Квазимодо, застигнутый врасплох, ловил ртом воздух будто выловленная из воды рыба. Напоминание о цыганке воскресило в нём полузабытый под гнётом переживаний лёгкий образ танцующей Эсмеральды. Но как ответить прево, не выдав отца Клода, он совершенно не знал.
— Ну, ну! — подбодрил Тристан, подаваясь вперёд, скаля зубы. — Зачем ты выслеживал девчонку? Ты же шагу не ступишь без подсказки. Кто тебя науськал? Мэтр?
Квазимодо задрожал всем телом, разобрав, что написал ему прево: «Священник заставил тебя схватить цыганку?»
— Нет, я сам… — выкручивался горбун, пригвождённый к месту испытующим взглядом мессира Отшельника. — Она так красива, и я не удержался.
— Не лги мне! — зарычал Тристан.
Квазимодо прочёл по губам и заключил, что отпираться бессмысленно. Он сознался.

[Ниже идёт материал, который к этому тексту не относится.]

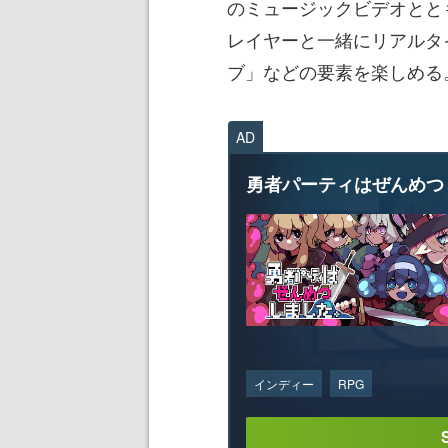
のミュージックビデオとと
レイヤーと一緒にリアルタ
ブ」などの要素を楽しめる
AD
勇者パーティはぜんめつ
インディー
RPG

— Да, мессир Тристан, мэтр был там. Он велел схватить цыганку. Зачем — я не знаю.
Тристану хватило и этого.
В целом же отношения королевского любимца и бывшего звонаря складывались ровные. Тристан находил забавным общение с необычным постояльцем, хотя подчас и злился из-за его нерасторопности. Доверие Квазимодо ещё более укрепилось после сообщения о письме к мэтру. Даже дурная привычка Тристана показывать зубы в волчьем оскале уже не так пугала горбуна. Его проживание в доме прево маршалов, следует заметить, не лишено было определённых прелестей. Слуги, хоть и смотрели косо, всё же старались угодить ему. Он спал на мягкой постели, застланной чистым бельём и не шедшей ни в какое сравнение с тюфяком на каменном полу. Он лакомился пищей, превосходящей по вкусу монастырские блюда. Его не донимали дотошные люди с их прикосновениями, насмешками, бесцеремонными разглядываниями. Но всё-таки никакие блага не могли заменить отторгнутому от привычных условий горбуну родной собор и отца Клода. Квазимодо преданно ждал. На четвёртый день неугасающая верность его была вознаграждена.